Last week veteran GOP activist Bonn Clayton sent out an email to GOP activists across the state announcing the creation of a “voters’ guide” for judicial contests. It directed Republicans to a web site where it stated that challengers Tim Tingelstad, Dean Barkley and Dan Griffith were the party’s “recommended” candidates for the Minnesota Supreme Court.

Clayton signed off on the letter as the “convener” of judicial district Republican chairs for the Republican Party of Minnesota.

But there was one problem: Republicans explicitly voted against endorsing judicial candidates at the state convention in May.
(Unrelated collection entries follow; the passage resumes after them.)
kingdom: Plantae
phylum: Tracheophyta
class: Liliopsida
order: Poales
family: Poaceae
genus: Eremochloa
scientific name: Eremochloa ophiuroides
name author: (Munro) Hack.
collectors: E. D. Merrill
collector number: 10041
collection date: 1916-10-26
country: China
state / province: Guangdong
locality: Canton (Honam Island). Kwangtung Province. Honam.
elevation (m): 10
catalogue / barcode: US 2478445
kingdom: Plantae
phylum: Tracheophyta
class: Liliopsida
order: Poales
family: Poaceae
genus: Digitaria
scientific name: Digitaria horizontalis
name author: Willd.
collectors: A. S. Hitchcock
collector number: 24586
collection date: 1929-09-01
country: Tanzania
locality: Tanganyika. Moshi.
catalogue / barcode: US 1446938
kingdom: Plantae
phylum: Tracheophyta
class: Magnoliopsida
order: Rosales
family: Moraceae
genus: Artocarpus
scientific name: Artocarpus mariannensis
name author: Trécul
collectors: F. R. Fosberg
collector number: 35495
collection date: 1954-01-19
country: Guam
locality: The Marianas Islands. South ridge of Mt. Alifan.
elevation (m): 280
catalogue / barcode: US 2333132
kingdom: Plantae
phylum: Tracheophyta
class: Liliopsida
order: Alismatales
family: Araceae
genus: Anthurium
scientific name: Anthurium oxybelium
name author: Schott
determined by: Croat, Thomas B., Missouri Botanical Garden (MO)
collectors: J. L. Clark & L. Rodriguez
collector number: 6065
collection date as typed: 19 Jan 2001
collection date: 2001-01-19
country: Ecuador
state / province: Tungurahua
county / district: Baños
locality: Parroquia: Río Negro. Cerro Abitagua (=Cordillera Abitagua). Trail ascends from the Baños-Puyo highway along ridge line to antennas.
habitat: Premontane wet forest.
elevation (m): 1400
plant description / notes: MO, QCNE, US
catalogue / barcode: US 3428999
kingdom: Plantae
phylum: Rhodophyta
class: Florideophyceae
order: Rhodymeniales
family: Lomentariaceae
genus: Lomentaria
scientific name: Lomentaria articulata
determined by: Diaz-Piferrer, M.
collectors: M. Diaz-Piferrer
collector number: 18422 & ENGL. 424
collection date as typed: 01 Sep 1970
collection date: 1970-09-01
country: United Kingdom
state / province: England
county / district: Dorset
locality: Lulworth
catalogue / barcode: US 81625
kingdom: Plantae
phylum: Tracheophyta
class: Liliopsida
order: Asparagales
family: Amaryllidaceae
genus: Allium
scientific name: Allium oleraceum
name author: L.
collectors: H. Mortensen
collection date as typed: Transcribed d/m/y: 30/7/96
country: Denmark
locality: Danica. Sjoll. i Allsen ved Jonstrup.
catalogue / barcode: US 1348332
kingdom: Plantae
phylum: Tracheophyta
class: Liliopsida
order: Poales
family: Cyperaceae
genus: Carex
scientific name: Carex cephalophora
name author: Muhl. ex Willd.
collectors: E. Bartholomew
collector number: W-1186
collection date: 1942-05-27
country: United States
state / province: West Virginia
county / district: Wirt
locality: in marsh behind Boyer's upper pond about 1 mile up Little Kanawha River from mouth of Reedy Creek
In addition, Barkley is a veteran Independence Party activist who has run for office multiple times under its banner.

In response, state GOP chair Pat Shortridge fired off an email of his own clarifying the party’s stance on judicial contests. “This unauthorized ‘voter guide’ contains a number of misleading statements, and you should be wary of any information contained in it,” Shortridge wrote to party activists. “The unauthorized distribution of a guide that advocates for particular candidates (including one candidate with a long history of activism as a member of a different political party and quite liberal viewpoints) and implies that they are endorsed or ‘recommended’ by the Republican Party of Minnesota is improper. It disrespects the decision of Republican delegates at our state convention and improperly uses the party’s brand and resources to promote candidates that have not been endorsed through our grassroots convention process.”

Clayton is unbowed and argues that by utilizing the word “recommended” rather than “endorsed” he didn’t run afoul of the decision by party activists to not back candidates in judicial contests this year. The web site, judgeourjudgesmn.com, is currently dysfunctional, but Clayton says it will return.  “The grassroots are 100 percent behind us,” he said. “There’s always been a few people who oppose this initiative.”

He dismissed Shortridge’s email as a “diatribe” and suggested that there are better ways he could be spending his time. “Shortridge ought to spend less time messing around with us and go out there and raise more money,” Clayton said.

David Asp, chair of the state GOP’s judicial elections committee, believes the matter has been adequately put to rest by Shortridge’s letter. “I know there was confusion initially,” Asp said. “The party had to respond I think the way that we did.”